··· Okuma Parçası ···
Yayımlanan ilk şiiri olan”Yad” ile her ne kadar gözlerini çocukluğuna çevirdiyse de onun gelecekte meşgul olacağı konuları daha sonra yazdığı şiirlerine bakarak anlamak kolaydır. Yad ile çocukluğunun geçtiği Ankara’da yaşadığı güzel günleri bir anlamda yad eder. Derin bir özlem hissinin izlerini gördüğümüz 'YAD', Turgut Uyar şiirine giriş niteliği taşır. Bu şiiri ilk olarak 1947 yılında Yedigün dergisinde yayımlanır. Ardından katıldığı Kaynak dergisinin açtığı bir şiir yarışmasında Arz-ı Hal ile ikinci olur. Arz-ı Hal’de Allah’a seslenen Uyar, "Benim gibi kulun çok dünyada, Allahım!.. Eğer bilmiyorsan işte, haberin olsun. Ekmek derdi, aşk derdi unutturdu seni. İnsan hatırlamıyor dün ne yediğini. Zaten yediğimiz ne ki hatırda dursun? Benim gibi kulun çok dünyada Allahım!..” der.
Yaşamı boyunca bir çok şiir yazdı. Çoğunlukla ölüm, yalnızlık gibi konuları işledi. En yoğun yaşadığı duygular bunlar olmalı. Dönem dönem toplumsal ve siyasal mesajları içeren şiirler de yazmasına rağmen politik bir yazar olduğunu söylemek güçtür. “Açlık çoğunluktadır”, bu şiirlerin başında gelir.
···
### Okuduğunuzu Uygulayın
1. Turgut Uyar'la ilgili metne göre, Uyar'ın Arz-ı Hal ile ikinci olduğu şiir yarışmasını hangi dergi düzenlemiştir?
2. Turgut Uyar'la ilgili metni kaldığı yerden devam ettiriniz.
Ardından gelen materyalin bu çalışmayla hiçbir ilgisi bulunmamaktadır.
··· Bilgiler ···
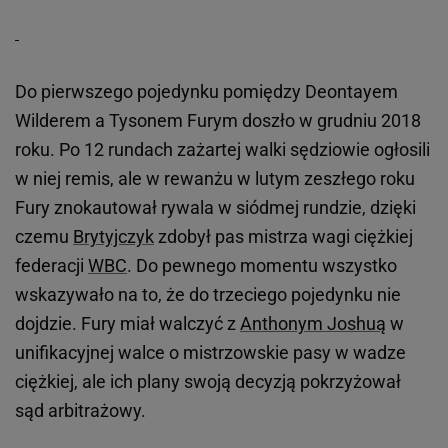
Do pierwszego pojedynku pomiędzy Deontayem
Wilderem a Tysonem Furym doszło w grudniu 2018
roku. Po 12 rundach zażartej walki sędziowie ogłosili
w niej remis, ale w rewanżu w lutym zeszłego roku
Fury znokautował rywala w siódmej rundzie, dzięki
czemu
Brytyjczyk
zdobył pas mistrza wagi ciężkiej
federacji
WBC
. Do pewnego momentu wszystko
wskazywało na to, że do trzeciego pojedynku nie
dojdzie. Fury miał walczyć z
Anthonym Joshuą
w
unifikacyjnej walce o mistrzowskie pasy w wadze
ciężkiej, ale ich plany swoją decyzją pokrzyżował
sąd arbitrażowy.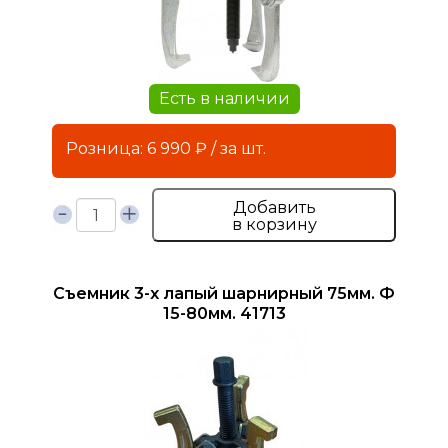
Есть в наличии
Розница: 6 990 ₽ / за шт.
Добавить
в корзину
Съемник 3-х лапый шарнирный 75мм. Ф
15-80мм. 41713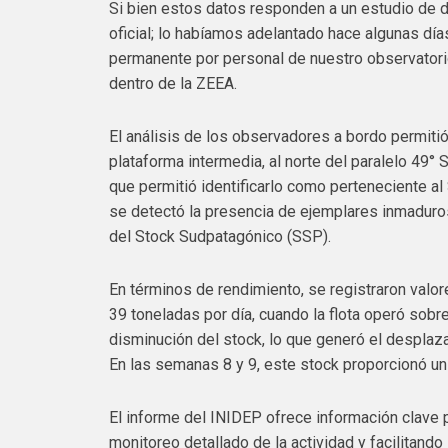
Si bien estos datos responden a un estudio de d
oficial; lo habíamos adelantado hace algunas día
permanente por personal de nuestro observatori
dentro de la ZEEA.
El análisis de los observadores a bordo permiti
plataforma intermedia, al norte del paralelo 49°
que permitió identificarlo como perteneciente a
se detectó la presencia de ejemplares inmaduro
del Stock Sudpatagónico (SSP).
En términos de rendimiento, se registraron valo
39 toneladas por día, cuando la flota operó sobr
disminución del stock, lo que generó el desplaza
En las semanas 8 y 9, este stock proporcionó un
El informe del INIDEP ofrece información clave p
monitoreo detallado de la actividad y facilitando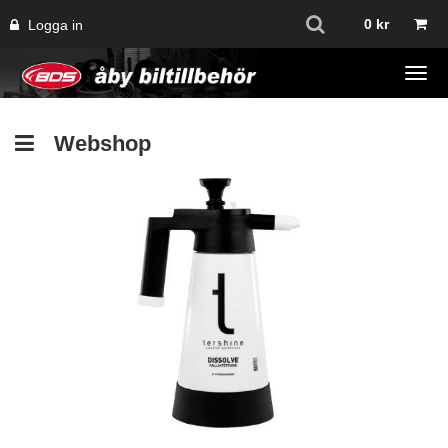
0
kr
Logga in
Tog
navi
Webshop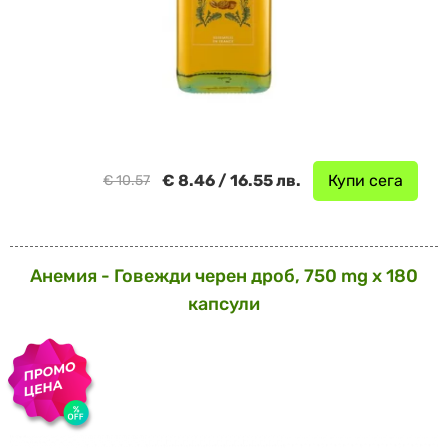
€ 8.46 / 16.55 лв.
Купи сега
€ 10.57
Анемия - Говежди черен дроб, 750 mg х 180
капсули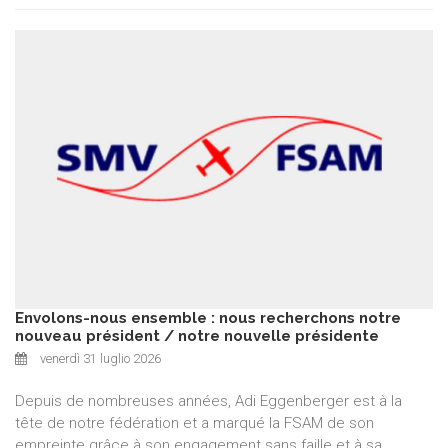
Envolons-nous ensemble : nous recherchons notre
nouveau président / notre nouvelle présidente
venerdì 31 luglio 2026
Depuis de nombreuses années, Adi Eggenberger est à la
tête de notre fédération et a marqué la FSAM de son
empreinte grâce à son engagement sans faille et à sa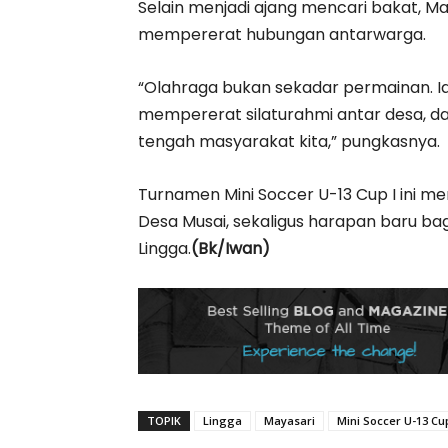
Selain menjadi ajang mencari bakat, M
mempererat hubungan antarwarga.
“Olahraga bukan sekadar permainan. Ia
mempererat silaturahmi antar desa,
tengah masyarakat kita,” pungkasnya.
Turnamen Mini Soccer U-13 Cup I ini m
Desa Musai, sekaligus harapan baru ba
Lingga.
(Bk/Iwan)
TOPIK
Lingga
Mayasari
Mini Soccer U-13 Cup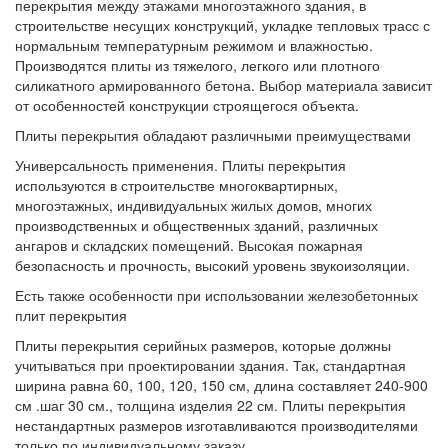
перекрытия между этажами многоэтажного здания, в
строительстве несущих конструкций, укладке тепловых трасс с
нормальным температурным режимом и влажностью.
Производятся плиты из тяжелого, легкого или плотного
силикатного армированного бетона. Выбор материала зависит
от особенностей конструкции строящегося объекта.
Плиты перекрытия обладают различными преимуществами
Универсальность применения. Плиты перекрытия
используются в строительстве многоквартирных,
многоэтажных, индивидуальных жилых домов, многих
производственных и общественных зданий, различных
ангаров и складских помещений. Высокая пожарная
безопасность и прочность, высокий уровень звукоизоляции.
Есть также особенности при использовании железобетонных
плит перекрытия
Плиты перекрытия серийных размеров, которые должны
учитываться при проектировании здания. Так, стандартная
ширина равна 60, 100, 120, 150 см, длина составляет 240-900
см .шаг 30 см., толщина изделия 22 см. Плиты перекрытия
нестандартных размеров изготавливаются производителями
только по индивидуальному заказу.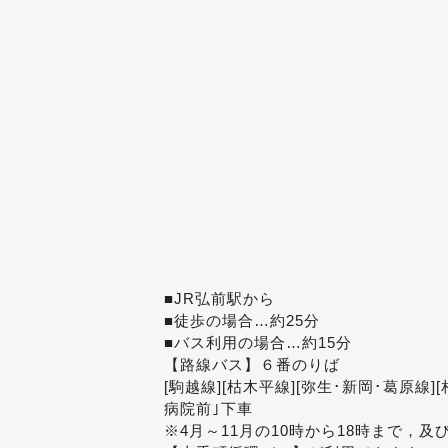
■JR弘前駅から
■徒歩の場合…約25分
■バス利用の場合…約15分
【路線バス】６番のりば
[駒越線][枯木平線][弥生･新岡･葛原線]
病院前｣下車
※4月～11月の10時から18時まで，及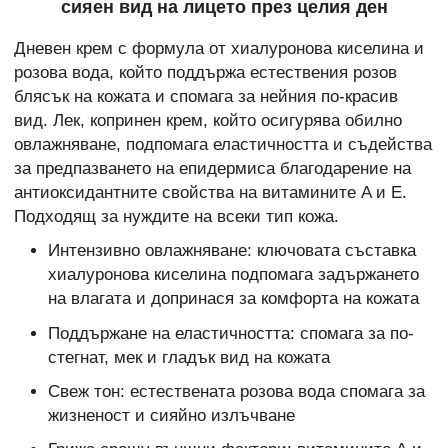
сияен вид на лицето през целия ден
Дневен крем с формула от хиалуронова киселина и
розова вода, който поддържа естествения розов
блясък на кожата и спомага за нейния по-красив
вид. Лек, копринен крем, който осигурява обилно
овлажняване, подпомага еластичността и съдейства
за предпазването на епидермиса благодарение на
антиоксидантните свойства на витамините A и E.
Подходящ за нуждите на всеки тип кожа.
Интензивно овлажняване: ключовата съставка
хиалуронова киселина подпомага задържането
на влагата и допринася за комфорта на кожата
Поддържане на еластичността: спомага за по-
стегнат, мек и гладък вид на кожата
Свеж тон: естествената розова вода спомага за
жизненост и сияйно излъчване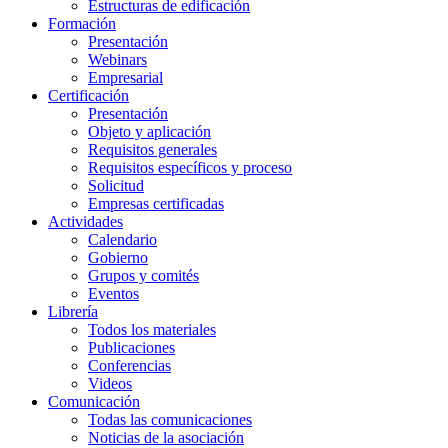
Estructuras de edificación
Formación
Presentación
Webinars
Empresarial
Certificación
Presentación
Objeto y aplicación
Requisitos generales
Requisitos específicos y proceso
Solicitud
Empresas certificadas
Actividades
Calendario
Gobierno
Grupos y comités
Eventos
Librería
Todos los materiales
Publicaciones
Conferencias
Videos
Comunicación
Todas las comunicaciones
Noticias de la asociación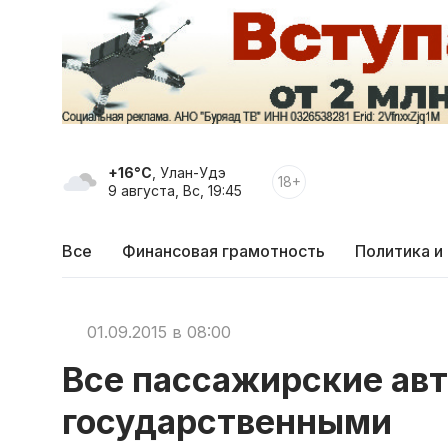
+16°C
, Улан-Удэ
18+
9 августа, Вс, 19:45
Все
Финансовая грамотность
Политика и
01.09.2015 в 08:00
Все пассажирские авт
государственными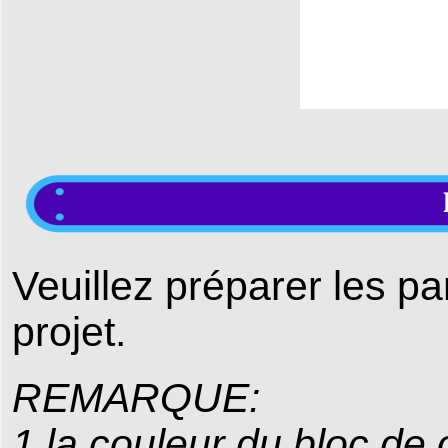
Veuillez préparer les p
projet.
REMARQUE:
1.la couleur du bloc de 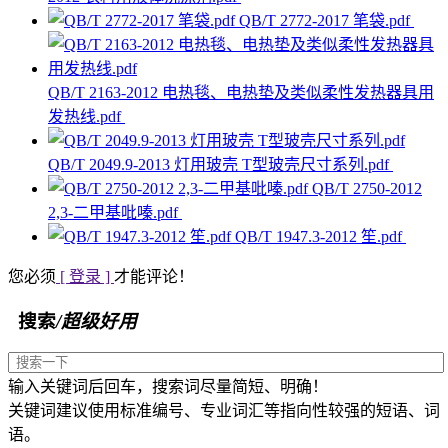
QB/T 2772-2017 笔袋.pdf
QB/T 2163-2012 电热毯、电热垫及类似柔性发热器具用
发热线.pdf
QB/T 2049.9-2013 灯用玻壳 T型玻壳尺寸系列.pdf
QB/T 2750-2012
2,3-二甲基吡嗪.pdf
QB/T 1947.3-2012 笙.pdf
您必须
[ 登录 ]
才能评论！
搜索
/超级好用
输入关键词后回车，搜索词尽量简短、明确！
关键词建议使用标准编号、专业词汇等指向性较强的短语、词
语。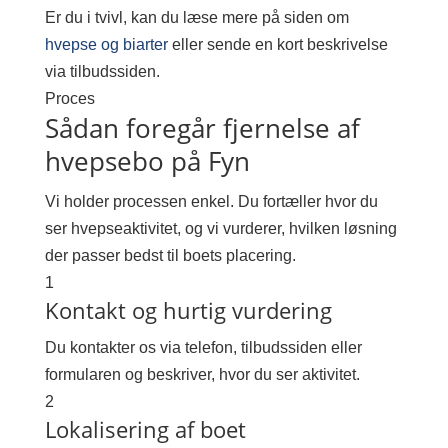
Er du i tvivl, kan du læse mere på siden om
hvepse og biarter
eller sende en kort beskrivelse
via tilbudssiden.
Proces
Sådan foregår fjernelse af
hvepsebo på Fyn
Vi holder processen enkel. Du fortæller hvor du
ser hvepseaktivitet, og vi vurderer, hvilken løsning
der passer bedst til boets placering.
1
Kontakt og hurtig vurdering
Du kontakter os via telefon, tilbudssiden eller
formularen og beskriver, hvor du ser aktivitet.
2
Lokalisering af boet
···
### Çözümler
1. Kaynak dergisi.

2.
“İşte o zaman diyorum ki -
Gelişin şen olsun senin
Her şey esirgesin seni
Çünkü açlık çoğunluktadır
Ve ezecektir gücüyle dünyayı
İkimize bir aşk elbette yetmez
Türlü şeylerin savunulduğu
Diriliğe eşitliğe yokluğa
Artık ayıp olan tokluğa
Çünkü açlık çoğunluktadır açlık”
Şiir boyunca küresel sisteme yönelik yaptığı eleştirilerini son dizelerinde umut ve değişim isteğiyle noktalar. Uyar’ın zorlayıcı bir yaklaşıma sahip olduğunu birçok şiirinde görmek mümkündür. Ölümünden önce Enver Ercan’a verdiği bir mülakatta bunu şöyle ifade eder:
“Ben şiirde ustalaşmaya korkulu olarak bakmıştım. Hala aynı kanıdayım. Şiirde ustalığı bir kolaylık olarak düşünemez miyiz? “Ben ne yazsam şiir olur kuruntusunu? “Söylemek istediğim her şiire, şiire yeni başlamanın titremesiyle yaklaşmak. Şiirimiz, ustalığına inanmış nice ünlü şairin kendisinden çektiği kopyalarla doludur. Asıl ustalaşma, belki de tehlikenin ayrımına varıldığı anda başlar. Bunun da korkulacak yanı yoktur."
Yani şiir de bütün yaşamında olduğu gibi bir mücadele alanıdır. Daha iyiyi üretmek için daima bir şavaş halindedir. Yaşamı anlamaya çalışmaktır asıl derdi. Tuhaf denebilecek bir buhran hissedilmesine karşın, yok oluşun yeni bir varoluş olduğunu hissettirecek kadar gerçekçi ve umut doludur. Bunu ilk şiirlerinden son şiirlerine kadar gözlemlemek mümkündür.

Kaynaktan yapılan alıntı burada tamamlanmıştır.